SixtiesFan wrote:The 1967 playoff seeding worked out well for Vince Lombardi. The 9-4-1 Packers hosted the 11-1-2 Rams in Milwaukee. The temperature was 13 degrees with a wind chill of -3.
Hey, the Packers gave the Rams a break by playing in Milwaukee! Look what happened the next week in Green Bay!
Of course, there was no seeding in 1967. I may have been confused by the goofy 1970-74 format, but 1967-69 was a simple rotation.
The Packers played both the Colts and the Rams on the road that year. Both close losses. Maybe if the Colt game is in Green Bay, the Packers win. Then they win in LA as well because people are complaining about the Packers eventual 9-4-1 record, even though the divisions were now split and they weren't directly competing with the Colts and Rams anymore.
If you want to kick someone out of the 1967 playoffs, kick the Browns out. They were clearly the weakest of the four teams. Go geograpically correct, as today. Get the Colts in the east where they belong. I can even prevent the horror of Washington and Baltimore being in the same division. Baltimore goes in the East with Philly, Pittsburgh, and the Giants. That kicks Cleveland to the North. Sorry Minnesota.
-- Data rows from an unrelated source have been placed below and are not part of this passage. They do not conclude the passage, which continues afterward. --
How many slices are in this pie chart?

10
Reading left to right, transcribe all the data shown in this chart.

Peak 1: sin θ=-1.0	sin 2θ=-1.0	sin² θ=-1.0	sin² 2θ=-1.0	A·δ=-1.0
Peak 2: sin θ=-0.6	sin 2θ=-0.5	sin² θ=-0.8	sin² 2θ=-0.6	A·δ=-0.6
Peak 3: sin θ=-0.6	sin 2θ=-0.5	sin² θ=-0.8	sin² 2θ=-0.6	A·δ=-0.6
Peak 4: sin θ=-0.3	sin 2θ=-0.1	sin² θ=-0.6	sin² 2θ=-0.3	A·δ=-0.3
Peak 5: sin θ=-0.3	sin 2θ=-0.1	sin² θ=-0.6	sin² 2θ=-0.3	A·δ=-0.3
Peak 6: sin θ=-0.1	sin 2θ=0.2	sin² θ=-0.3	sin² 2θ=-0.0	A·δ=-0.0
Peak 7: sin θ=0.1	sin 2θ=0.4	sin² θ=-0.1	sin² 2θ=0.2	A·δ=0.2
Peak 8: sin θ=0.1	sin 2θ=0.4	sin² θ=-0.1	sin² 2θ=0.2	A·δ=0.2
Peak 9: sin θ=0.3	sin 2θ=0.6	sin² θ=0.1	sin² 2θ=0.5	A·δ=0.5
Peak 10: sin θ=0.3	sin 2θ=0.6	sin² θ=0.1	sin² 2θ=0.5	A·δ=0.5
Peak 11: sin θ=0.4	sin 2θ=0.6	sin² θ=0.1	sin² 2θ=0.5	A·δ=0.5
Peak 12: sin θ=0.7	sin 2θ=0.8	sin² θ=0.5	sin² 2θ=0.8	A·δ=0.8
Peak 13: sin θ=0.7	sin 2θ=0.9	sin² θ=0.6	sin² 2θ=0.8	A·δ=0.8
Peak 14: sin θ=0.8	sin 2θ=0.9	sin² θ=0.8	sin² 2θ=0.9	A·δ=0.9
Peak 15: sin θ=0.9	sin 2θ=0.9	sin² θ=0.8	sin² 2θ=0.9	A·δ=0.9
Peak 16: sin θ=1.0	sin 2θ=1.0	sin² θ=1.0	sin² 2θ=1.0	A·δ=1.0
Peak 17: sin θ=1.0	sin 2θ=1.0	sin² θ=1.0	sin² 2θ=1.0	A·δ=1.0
The northernmost team should ideally be in the north, but at that time the Vikings were also more western than most, so they go out to the West with the Cardinals to play the 49ers and Rams. The Cowboys, Saints, Falcons, and Redskins make up the South, which I'm sure would make George Preston Marshall very happy.
Then again, the concept of a Southern Division may have not been looked on so fondly in 1967. But it gets the Colts back to the East. How did the Colts wind up in the West? Well, despite what NFL history books pretend, the Colts really were the successors to the Dallas Texans. The Texans were successors to the New York Yanks, and yeah I know, why aren't the Yanks in the East. Because the Giants and Yankees had to be in different divisions, ditto the Bears and Cardinals, so they called them "American" and "National" conferences for a while.
Don't get me started on the 1965 Colts Packers playoff game. The camera angle on Chandler's kick was inconclusive, the ball goes off the screen. Game never should have been played anyway, the Packers had already beaten the Colts twice that year!